::: Extrait :::

Politique et finance verte … et sociale

Lorsque l’on songe à l’économie verte, s’impose le plus souvent à l’esprit les énergies renouvelables, mais rarement d’autres secteurs d’activité en renouveau et encore plus rarement le financement de tout cet ensemble.

Pourtant face aux enjeux d’un environnement neutre en carbone se sont mis en place au moins deux financements verts. Les fonds d’investissement spécialisés, tel Demeter, et deuxièmement le financement durable dont ING est le pilote mondial le plus en vue et Engie l’émetteur leader mondial d’obligations vertes à l’instant où ces lignes sont écrites. Avec ces trois entreprises, nous étions récemment les acteurs de la conférence sur la finance verte, « Green is the new gold », organisée à Dauphine par le Magistère Banque-Finances-Assurance dirigé par Madame Carré-Talon.

La première question que nous nous posions était la suivante : la finance verte est-elle un effet de mode ou bien une valeur sûre ?  Regardons du côté des obligations vertes. Le total émis en 2007 était de 0,8 milliard de dollars  contre 81 milliards en 2016, entre 121 et 155 milliards en 2017 et probablement plus de 250 milliards en 2018. Le chemin parcouru en 10 ans illustre un intense provignage de ce segment de marché, mais il reste encore beaucoup à faire. En effet, une fois tout comptabilisé, les besoins de financement des pays, des entreprises et des collectivités vers un monde sans carbone sont estimés proches de 100 trillions de dollars pour les 15 prochaines années (donc dans un premier temps). Mettons ce chiffre en perspective avec la dette mondiale signalée par le FMI le 5 octobre 2016, 152 trillions de dollars.

Les obligations vertes ne seront qu’une partie de ces 100 trillions. Dans l’immédiat elles représentent environ 4 % des émissions annuelles. Multipliées par sept en vitesse de croisière elles se rapprocheront de 15 % des nouveaux besoins financiers s’ils doublaient. En conclusion, nous sommes loin d’un effet de mode.

Le second thème abordé à Dauphine concernait la régulation et le contrôle des obligations vertes. Encore récemment, il semble que la Chine permettait à l’émetteur, notamment les sociétés d’état, d’utiliser jusqu’à 50 % du produit d’une obligation verte pour se rédimer d’emprunts bancaires ou investir dans l’exploitation de l’entreprise. Les autres 50 % devraient être dépensés obligatoirement dans le vert : réduction de la pollution, charbon propre, infrastructures solaires ou éoliennes…, etc.

::: Entrées de données :::

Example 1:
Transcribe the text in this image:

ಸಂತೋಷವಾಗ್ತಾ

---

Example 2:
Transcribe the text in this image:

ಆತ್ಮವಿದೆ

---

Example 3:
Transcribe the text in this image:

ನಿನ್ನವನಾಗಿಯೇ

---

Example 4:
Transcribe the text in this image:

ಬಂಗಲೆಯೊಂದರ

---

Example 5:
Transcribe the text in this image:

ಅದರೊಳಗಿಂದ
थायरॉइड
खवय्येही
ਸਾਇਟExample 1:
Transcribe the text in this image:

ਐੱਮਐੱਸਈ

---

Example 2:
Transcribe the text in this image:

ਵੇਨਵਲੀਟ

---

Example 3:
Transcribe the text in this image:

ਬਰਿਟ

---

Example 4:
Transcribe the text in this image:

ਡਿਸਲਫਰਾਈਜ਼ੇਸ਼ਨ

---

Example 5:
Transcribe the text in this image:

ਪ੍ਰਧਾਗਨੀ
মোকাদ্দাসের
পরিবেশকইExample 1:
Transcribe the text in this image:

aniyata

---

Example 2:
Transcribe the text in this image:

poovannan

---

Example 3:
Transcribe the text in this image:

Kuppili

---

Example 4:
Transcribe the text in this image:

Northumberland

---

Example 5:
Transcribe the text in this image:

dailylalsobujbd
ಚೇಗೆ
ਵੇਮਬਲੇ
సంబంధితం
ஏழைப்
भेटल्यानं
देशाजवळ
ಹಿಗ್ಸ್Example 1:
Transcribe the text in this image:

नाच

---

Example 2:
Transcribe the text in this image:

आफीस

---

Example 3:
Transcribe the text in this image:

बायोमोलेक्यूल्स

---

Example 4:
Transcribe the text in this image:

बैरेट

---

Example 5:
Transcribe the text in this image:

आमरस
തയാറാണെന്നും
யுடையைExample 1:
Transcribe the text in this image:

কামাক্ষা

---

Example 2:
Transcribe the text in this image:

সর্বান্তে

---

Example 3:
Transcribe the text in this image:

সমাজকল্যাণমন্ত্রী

:::

Exercice écrit A:
Recopiez fidèlement, dans le texte sur la finance verte, tout ce qui va de « Le second thème » jusqu'à « ou éoliennes…, etc. ».
Exercice écrit B:
Poursuivez le texte sur la finance verte à la suite de sa dernière phrase.

Résultat A:
Le second thème abordé à Dauphine concernait la régulation et le contrôle des obligations vertes. Encore récemment, il semble que la Chine permettait à l’émetteur, notamment les sociétés d’état, d’utiliser jusqu’à 50 % du produit d’une obligation verte pour se rédimer d’emprunts bancaires ou investir dans l’exploitation de l’entreprise. Les autres 50 % devraient être dépensés obligatoirement dans le vert : réduction de la pollution, charbon propre, infrastructures solaires ou éoliennes…, etc.

Résultat B:
La réglementation européenne semble beaucoup moins précise. Il n’existe pas de réglementation régissant la couleur verte des obligations, mais des recommandations. Une fois capté, nulle sanction si l’argent n’est pas utilisé dans le vert. C’est-à-dire qu’un émetteur pourrait légalement utiliser 100 % des fonds dans un projet  éloigné  du dessein d’origine. Toutefois, ce cas de détournement moral exposerait l’emprunteur à une profonde crise de confiance de la part d’agences de notation et des souscripteurs. Ses futures émissions entachées, il en paierait le prix.

Pour ne pas subir de telles aventures, les trois entreprises présentes à Dauphine suivent et recommandent de suivre scrupuleusement quatre principes :

• Initiation du projet : intention et bénéfice environnemental.

• Sélection des projets : faisabilité et éligibilité.

• Gestion des fonds : identification précise des dépenses chez l’émetteur.

• Reporting transversal : Surveillance détaillée de l’engagement des fonds projet par projet.

Et l’ensemble de ces garde-fous est efficace puisque les obligations vertes sont utilisées  à hauteur de 33 % dans les énergies renouvelables, 30 % dans la rénovation du bâtiment, 15 % dans les transports, 23 % dans le développement durable de l’eau, l’économie circulaire, les forêts….

Troisième thème, quels avantages la finance verte présente-t-elle réellement pour les entreprises puisque son succès est une propédeutique aux obligations sociales et d’une manière plus large à la finance durable ?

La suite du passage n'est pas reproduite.